# Peculiar perch...



## messyhearts (Feb 6, 2009)

At least someone is using the cycling machine.


----------



## tylow (Feb 11, 2009)

She's an absolute stunner


----------



## Taylorbaby (Jan 10, 2009)

lol just where my boy sits! :laugh: 
his lovely!


----------



## lymorelynn (Oct 4, 2008)

Gorgeous :001_wub: Good excuse not to use the exercise bike, can't disturb the cat


----------



## colliemerles (Nov 2, 2007)

_wow shes gorgeous, i dont know much about colours and patterns, is she a tortie tabbie, ????? ,_


----------



## messyhearts (Feb 6, 2009)

She is a silver tortie classic tabby and white Maine Coon. Bit of a mouthful.


----------



## colliemerles (Nov 2, 2007)

messyhearts said:


> She is a silver tortie classic tabby and white Maine Coon. Bit of a mouthful.


wow it is abit of a mouthful lol, she is pretty, do you show her or is she a pet, she looks very proud of herself sat there .


----------



## messyhearts (Feb 6, 2009)

She was bought as a pet but she is shown too as she is/was show quality. She's a Premier and weighs in over 15lbs - a very very big girl.


----------



## tylow (Feb 11, 2009)

I could picture her on display with all the owls and birds of prey. She looks very regal perched upon her throne lol


----------



## colliemerles (Nov 2, 2007)

15lbs wow,shes a big girl, i think she deserves some good rep for being so pretty.,,


----------



## messyhearts (Feb 6, 2009)

tylow said:


> I could picture her on display with all the owls and birds of prey. She looks very regal perched upon her throne lol


I know what you mean. She does often look regal even if she is a soft and sweet girl.

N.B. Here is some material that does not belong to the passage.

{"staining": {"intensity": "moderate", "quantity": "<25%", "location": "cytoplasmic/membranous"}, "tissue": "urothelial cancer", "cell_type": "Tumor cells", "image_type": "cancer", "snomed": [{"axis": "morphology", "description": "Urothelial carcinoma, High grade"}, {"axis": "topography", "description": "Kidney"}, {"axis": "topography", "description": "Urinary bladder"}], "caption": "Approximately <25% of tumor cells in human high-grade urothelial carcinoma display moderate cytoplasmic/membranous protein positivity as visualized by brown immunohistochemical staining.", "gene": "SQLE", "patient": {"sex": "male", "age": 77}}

Not at all regal in personality.



colliemerles said:


> 15lbs wow,shes a big girl, i think she deserves some good rep for being so pretty.,,


Thanks.


----------



## Gratch (Aug 22, 2010)

She's very lovely!


----------



## Jocatza (Mar 30, 2011)

Beautiful photograph of a stunning cat messyhearts. She is so well proportioned and looks so slender it's difficult to believe she weighs 15lbs.


----------



## messyhearts (Feb 6, 2009)

Yep, I agree. She doesn't look extreme in anyway thankfully. Very lucky to have such a loving and lovely cat.


----------



## buffie (May 31, 2010)

Oh Wow she is gorgeous.I love her colouring :001_wub:


----------



## jenny armour (Feb 28, 2010)

beautiful cat and what a lovely colour


----------



## MaineCoonMommy (Feb 12, 2011)

Aw she is just looooovely, what a beauty. And yeah, you shouldn't disturb her, running is just gonna have to wait. LOL


----------



## Oliver Twist (Feb 22, 2011)

messyhearts said:


> She is a silver tortie classic tabby and white Maine Coon. Bit of a mouthful.


Beautiful cat, super-fluffy tail
By the way, what is the difference between torbie and tortie ? I never know. According to the breeder, my Amy is black silver torbie. For me as a "normal person" blink she's grey tabby with a creme-or beige looking red. She's a coonie as well.


----------



## messyhearts (Feb 6, 2009)

It's the same thing - different registries have different terms/names for it all. Torbie is a tortie tabby [a combination of both words]. There are different silvers such as red or blue so a black is the bog-standard silver you often see. So my girl, in those terms, would be a black silver torbie and white but it is called silver tortie tabby and white with GCCF.

Things to consider:


A tortie is a _female _cat that has random patches of red along with whatever colour they are anyway unless they are a 'solid tortie' where they are black, red and white [also called calico]. 
Classic tabby is a particular tabby pattern. This is the most common in pedigree cats and is where it looks like the cat has a 'bullseye' in their tabby stripes on their flank.
My cat is an example of a 'torbie' or a tortie tabby as she is tortie [has red patches] AND is a tabby [stripes]. 
The 'and white' refers to what is often a bib, belly and/or socks in white. A cat that is MOSTLY white would be a 'high white'.


----------



## Dally Banjo (Oct 22, 2009)

I think you should buy her a nice comfy bed poor girl


----------



## messyhearts (Feb 6, 2009)

Dally Banjo said:


> I think you should buy her a nice comfy bed poor girl


I have. It is a double bed with duvet and pillows and is in the master bedroom.


----------



## Oliver Twist (Feb 22, 2011)

messyhearts said:


> It's the same thing - different registries have different terms/names for it all. Torbie is a tortie tabby [a combination of both words]. There are different silvers such as red or blue so a black is the bog-standard silver you often see. So my girl, in those terms, would be a black silver torbie and white but it is called silver tortie tabby and white with GCCF.
> 
> Things to consider:
> 
> ...


MANY THANKS for the detailed explanation !!!


----------



## missye87 (Apr 4, 2011)

messyhearts said:


> At least someone is using the cycling machine.


She is an absolute stunner! 
Frankie, god bless his soul, weighed in at 11.8 kg's, which is just below 2 stone! He was never overweight either, he was just one gigantic kitty.
He used to walk across you if you were lying down and it was a bit magical as you could barely feel him, he was fab at evenly distributing his weight. Sooty on the other hand, at 4.5 kg's, either thunders across you or deliberately takes time putting all his weight one leg at a time! I've got a fab set or bruises form him doing this last night


----------